(Collection entries)

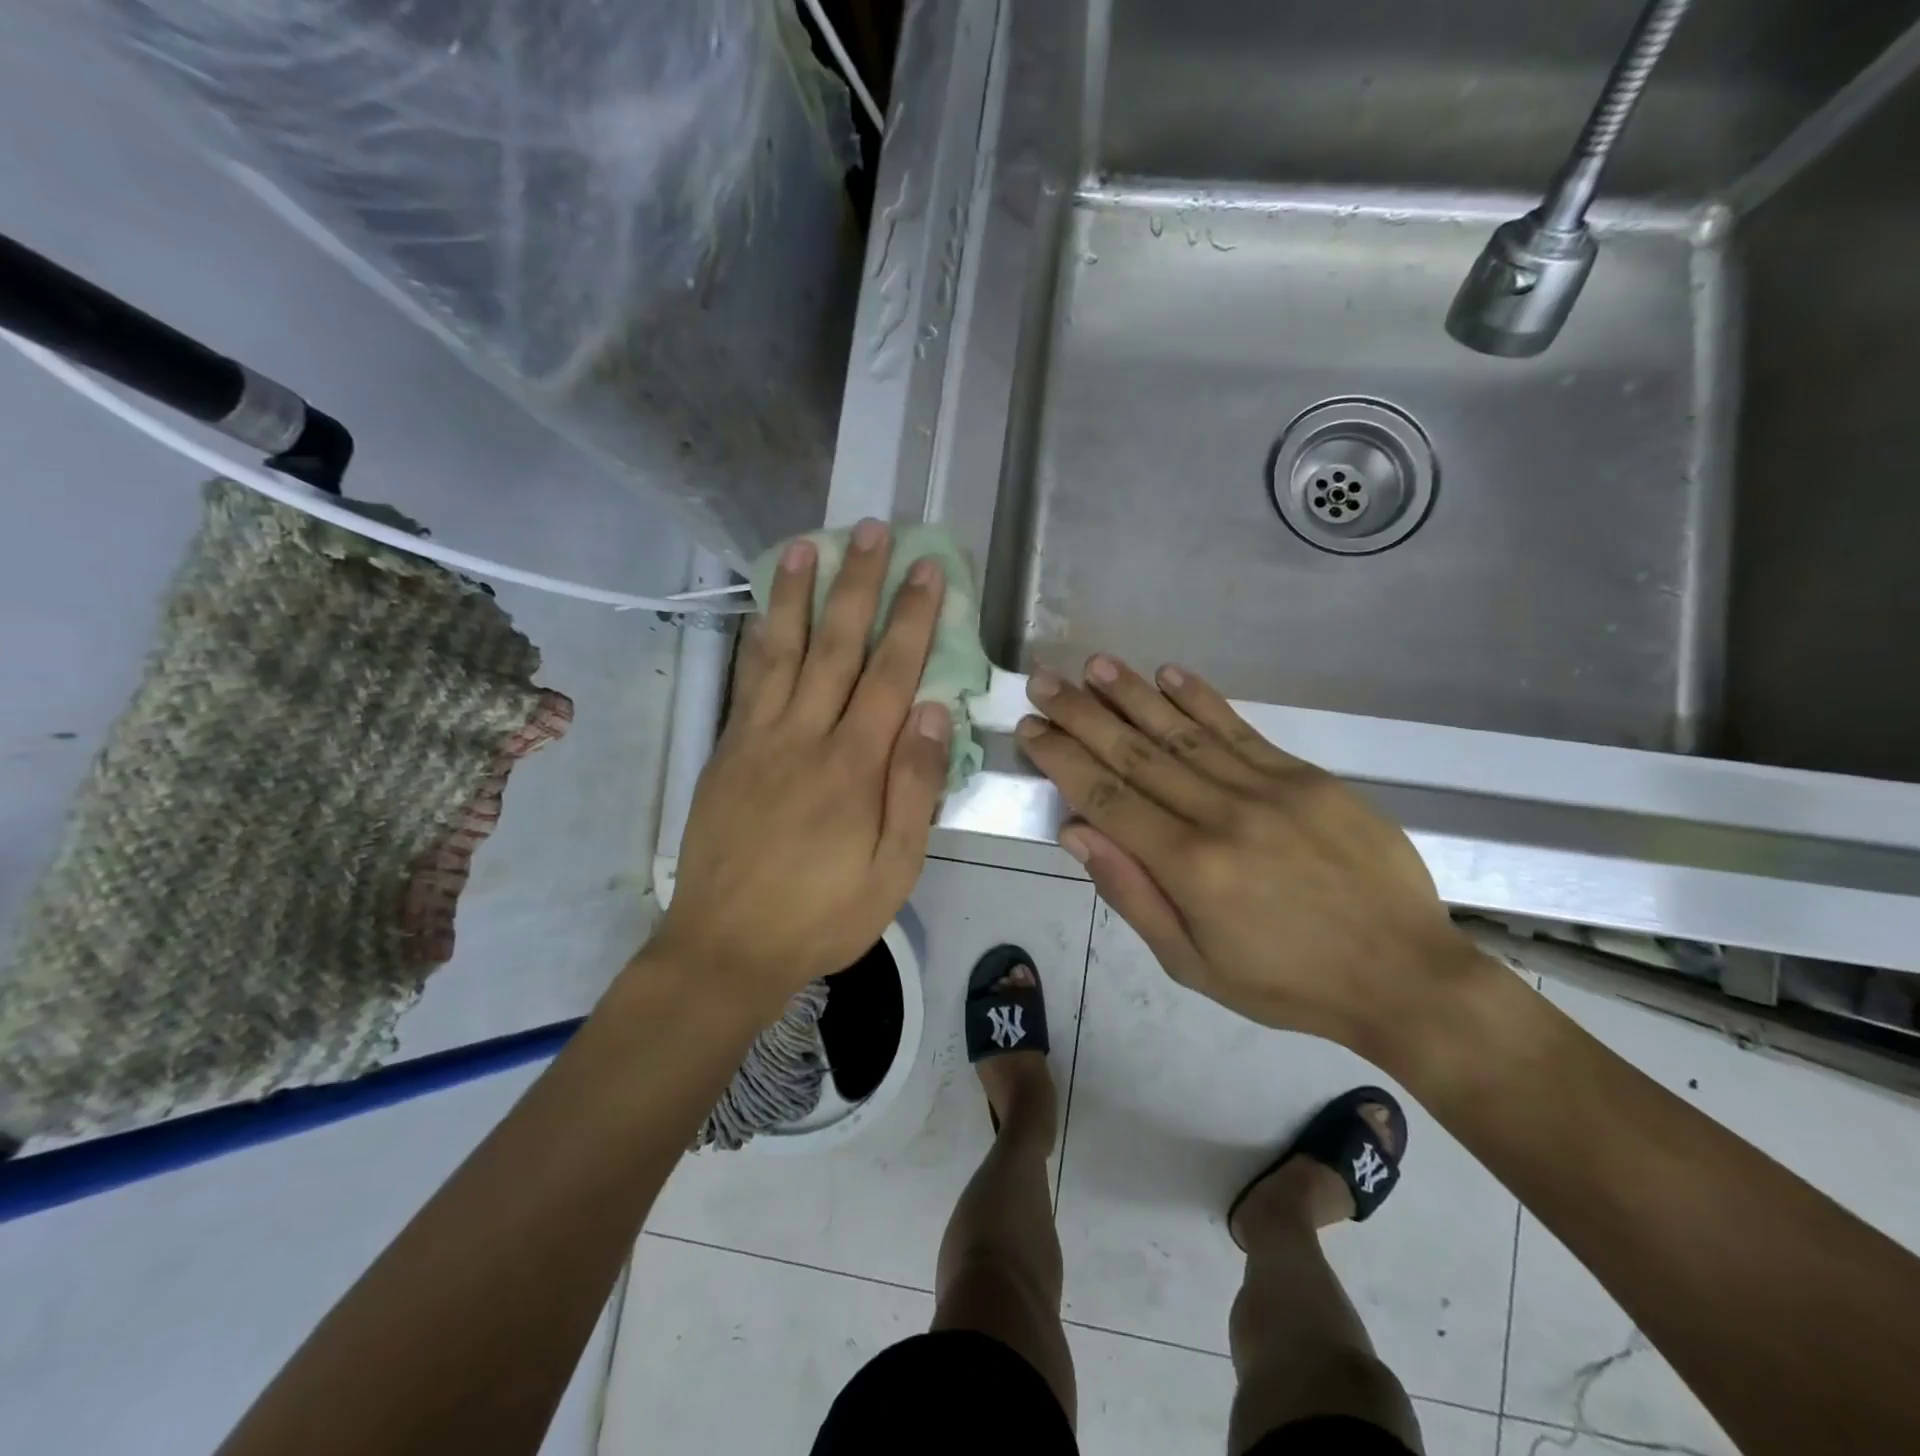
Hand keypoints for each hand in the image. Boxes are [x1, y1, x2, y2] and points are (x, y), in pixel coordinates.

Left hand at [654, 522, 951, 1019]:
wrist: (727, 946)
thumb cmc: (823, 915)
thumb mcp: (893, 870)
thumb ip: (914, 787)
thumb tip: (933, 709)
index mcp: (853, 766)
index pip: (891, 673)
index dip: (912, 617)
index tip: (927, 569)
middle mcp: (805, 736)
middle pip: (838, 645)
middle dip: (860, 584)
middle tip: (873, 530)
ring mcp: (759, 739)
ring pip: (784, 651)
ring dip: (799, 594)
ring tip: (809, 543)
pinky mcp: (728, 751)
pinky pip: (747, 681)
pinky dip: (760, 638)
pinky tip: (767, 612)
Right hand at [1016, 656, 1477, 1049]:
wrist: (1403, 974)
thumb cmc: (1286, 982)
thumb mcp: (1193, 963)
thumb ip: (1131, 894)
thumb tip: (1076, 831)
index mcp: (1189, 868)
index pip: (1107, 798)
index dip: (1062, 759)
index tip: (1030, 728)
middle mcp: (1221, 815)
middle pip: (1135, 754)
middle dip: (1081, 715)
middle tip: (1043, 681)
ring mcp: (1267, 788)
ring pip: (1182, 731)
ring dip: (1132, 694)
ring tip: (1093, 666)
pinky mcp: (1305, 776)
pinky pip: (1239, 729)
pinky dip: (1200, 698)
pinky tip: (1167, 673)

-- Task directions --
The answer must repeat every record exactly, with all pictures left out.

-- Result for this task --
Hand keypoints for each hand in the image. Boxes are [x1, y1, x2, y2] and points are (x, y), in pixel coordinates.

Left hand at [654, 522, 951, 1019]:
wrist: (727, 946)
thumb cmc: (823, 915)
thumb mcp: (893, 870)
thumb ip: (914, 787)
thumb tip: (933, 709)
index mcp: (853, 766)
index pip: (891, 673)
index dip: (912, 617)
index tip: (927, 569)
middle mcp: (805, 736)
middle pip: (838, 645)
middle dip: (860, 584)
middle tip: (873, 530)
ring mcp: (759, 739)
ring pip: (784, 651)
ring dip: (799, 594)
ring tip: (809, 543)
pinky mcp: (728, 751)
pinky pip: (747, 681)
pinky dip: (760, 638)
pinky tip: (767, 612)
Right hand at [1016, 656, 1477, 1049]:
wrist: (1403, 974)
thumb cmc: (1286, 982)
thumb mcp: (1193, 963)
thumb ip: (1131, 894)
thumb tip: (1076, 831)
index mcp: (1189, 868)
index pip: (1107, 798)
index dip: (1062, 759)
index tip: (1030, 728)
middle mcp: (1221, 815)
middle pip: (1135, 754)
middle dip: (1081, 715)
middle tip: (1043, 681)
ring mcp: (1267, 788)
ring pip: (1182, 731)
ring dip: (1132, 694)
ring tip: (1093, 666)
pinky mcp: (1305, 776)
pinky pip: (1239, 729)
pinky dip: (1200, 698)
pinky tip: (1167, 673)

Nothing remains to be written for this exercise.